The legislative measure might not according to some views give effect to Directive Principles. in the Collector of Customs, Baroda v. The resolution passed by the Congress in recited that in order to end the exploitation of the masses, political freedom must include real economic freedom of the starving millions. According to Clause (B) which has been added as a result of the Twentyfifth Amendment in Article , nothing in Sub-clause (f) of Clause () of Article shall affect any such law as is referred to in Clause ().
In the words of Granville Austin,. The Commonwealth of Australia () A. Simranjeet Law Associates varies according to the requirements of time and place. A circumspect use of the freedoms guaranteed by Part III is bound to subserve the common good but voluntary submission to restraints is a philosopher’s dream. I have already dealt with the decision in the case with respect to the first point. Non-obstante Clause () has been inserted in the article to emphasise the fact that the power exercised under that article is constituent power, not subject to the other provisions of the Constitution, and embraces within itself addition, variation and repeal of any provision of the Constitution.

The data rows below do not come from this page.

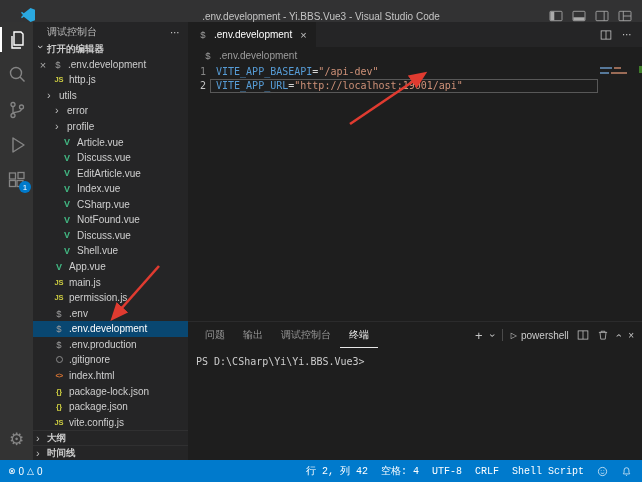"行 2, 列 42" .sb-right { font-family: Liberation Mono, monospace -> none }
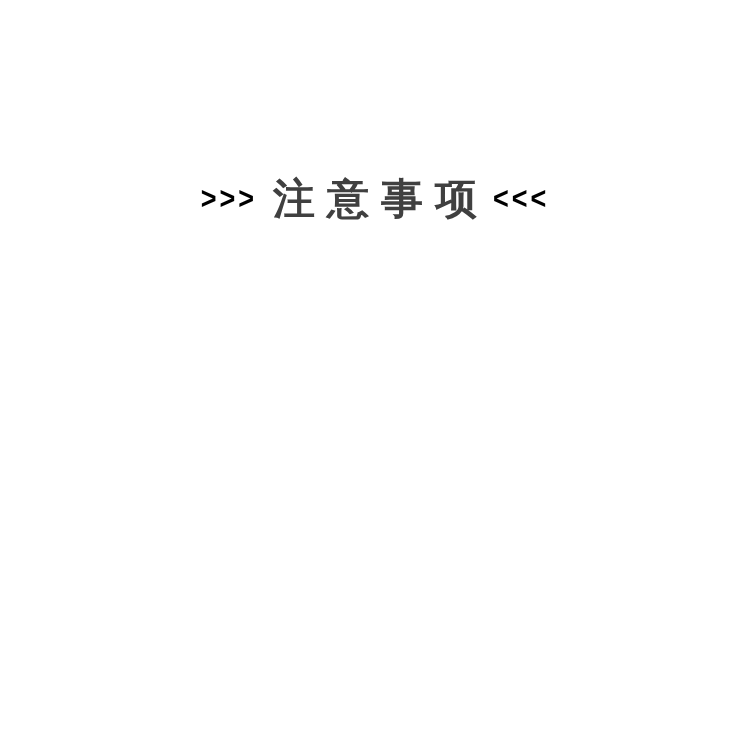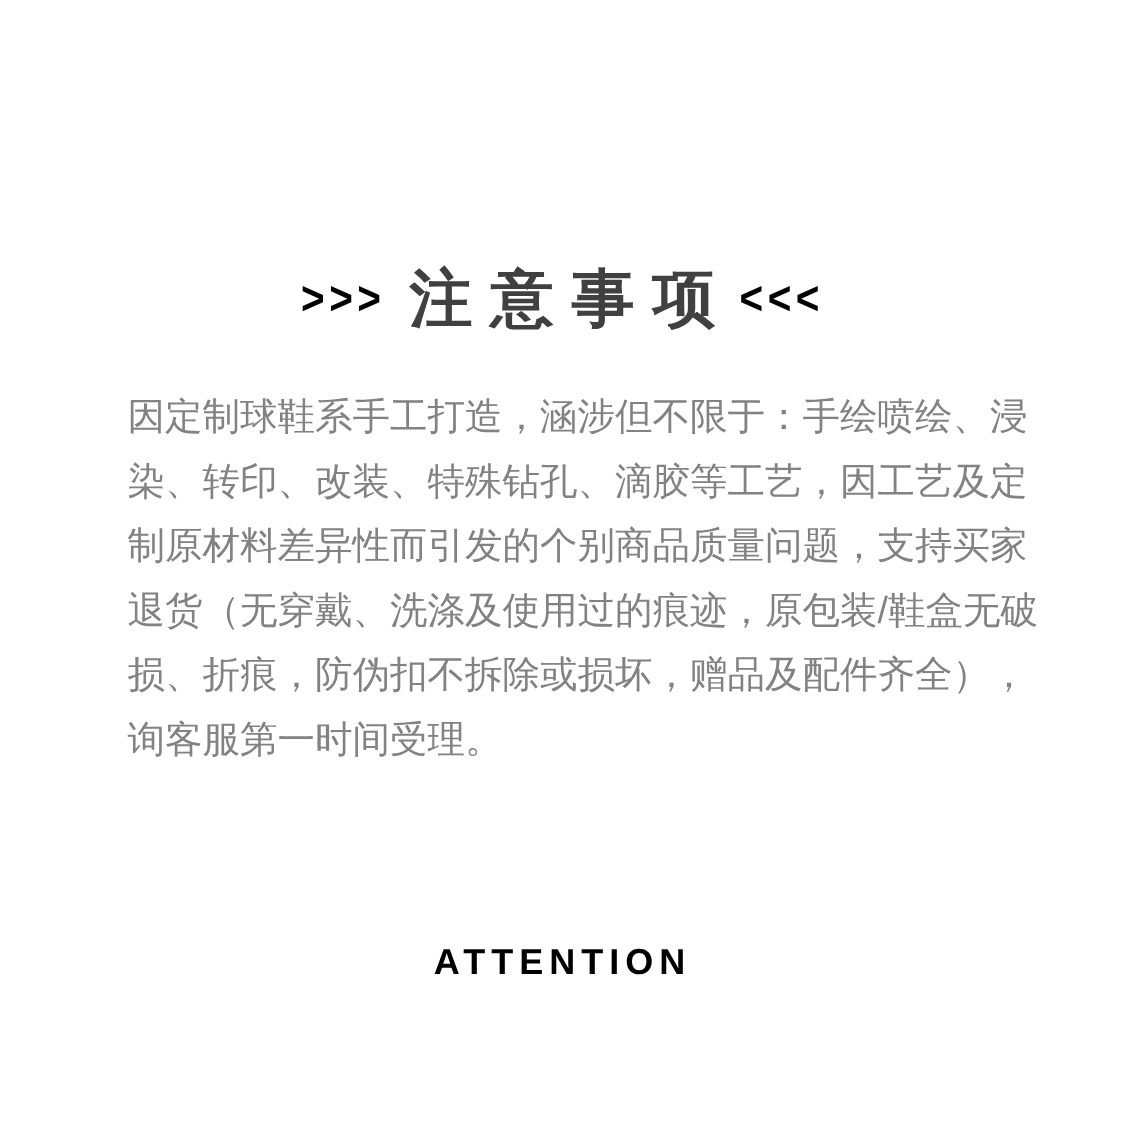"因定制球鞋系手工打造，涵涉但不限于：手绘喷绘、浸" div.notice-body { html: <div> <div>因定制球鞋系手工打造，涵涉但不限于：手绘喷绘、浸</div> <div>染、转印、改装、特殊钻孔、滴胶等工艺，因工艺及定</div> <div>制原材料差异性而引发的个别商品质量问题，支持买家</div> <div>退货（无穿戴、洗涤及使用过的痕迹，原包装/鞋盒无破</div> <div>损、折痕，防伪扣不拆除或损坏，赠品及配件齐全），</div> <div>询客服第一时间受理。</div> </div> -> none }
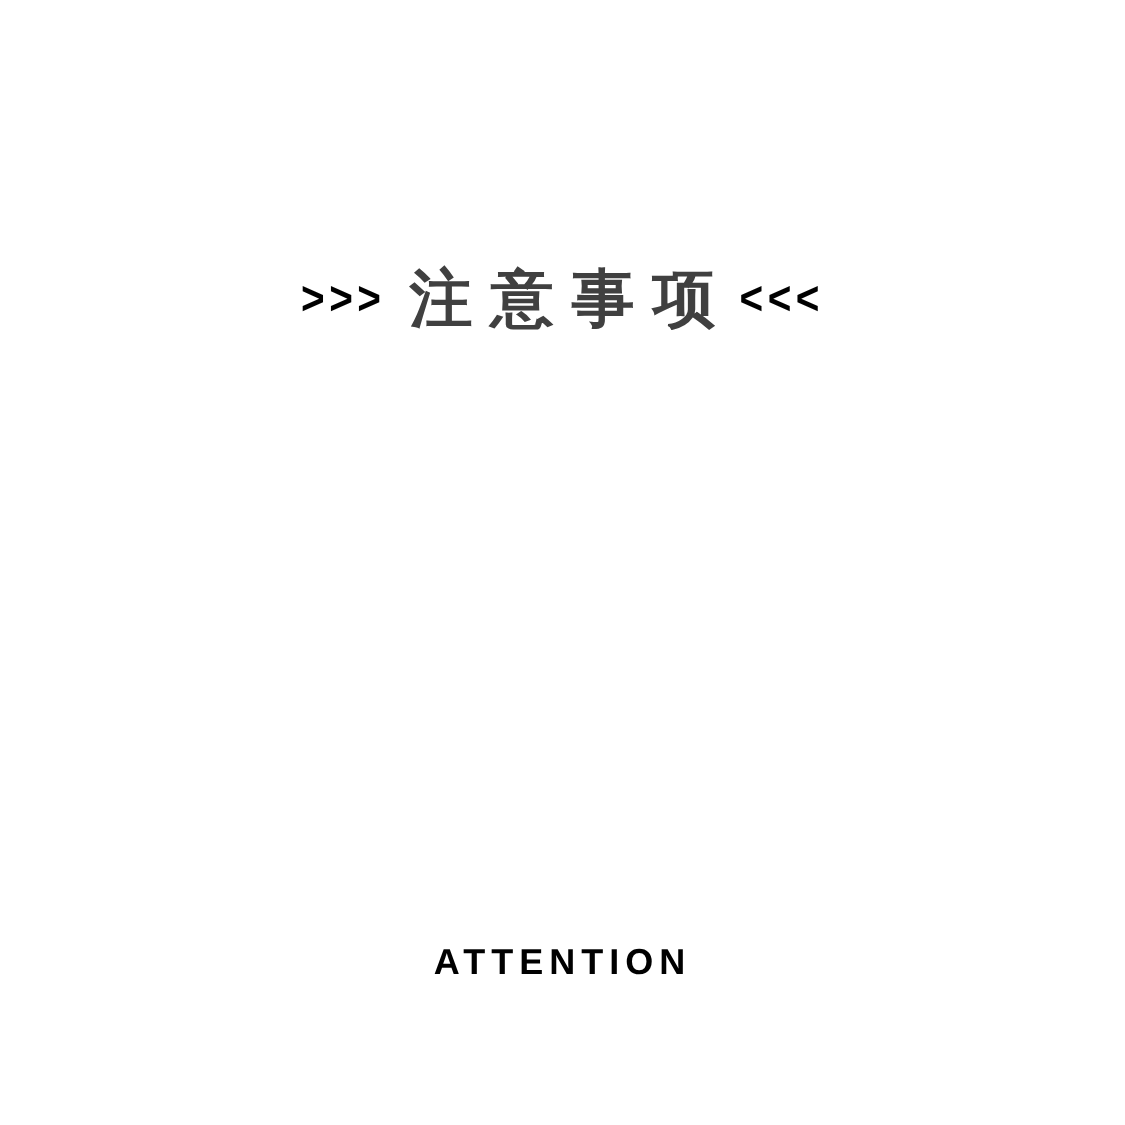"ATTENTION" div.footer-label { html: <div>ATTENTION</div> -> none }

Section of the British North America Act enumerates the subjects of exclusive provincial legislation. The scope of the amendment would be clear from Section of the Amendment Act which reads as under: The second case in which there arose the question of the power of the Parliament to amend fundamental rights was Sajjan Advocate Simranjeet Singh Sidhu v. The amendment was attacked on the grounds that it was legislative in its character, an invasion of natural rights and an encroachment on the fundamental principles of dual sovereignty, hut the contention was overruled.
India’s immediate goal can only be considered in terms of the ending of the exploitation of her people. We may now deal with Article C, introduced as a result of the Twentyfifth Amendment. The method which he preferred was not to take the particular words and attribute to them a sort of prima facie meaning which may have to be displaced or modified. () Notwithstanding anything contained in Article , no law providing for- Law is enacted by passing a bill which is introduced.
The expropriated owner still continues to have a fundamental right. The Judicial Committee, it is also noteworthy, expressly pointed out that there had been no amendment of the Constitution in accordance with Section () of the Constitution by two-thirds majority and as such they had not to deal with that situation.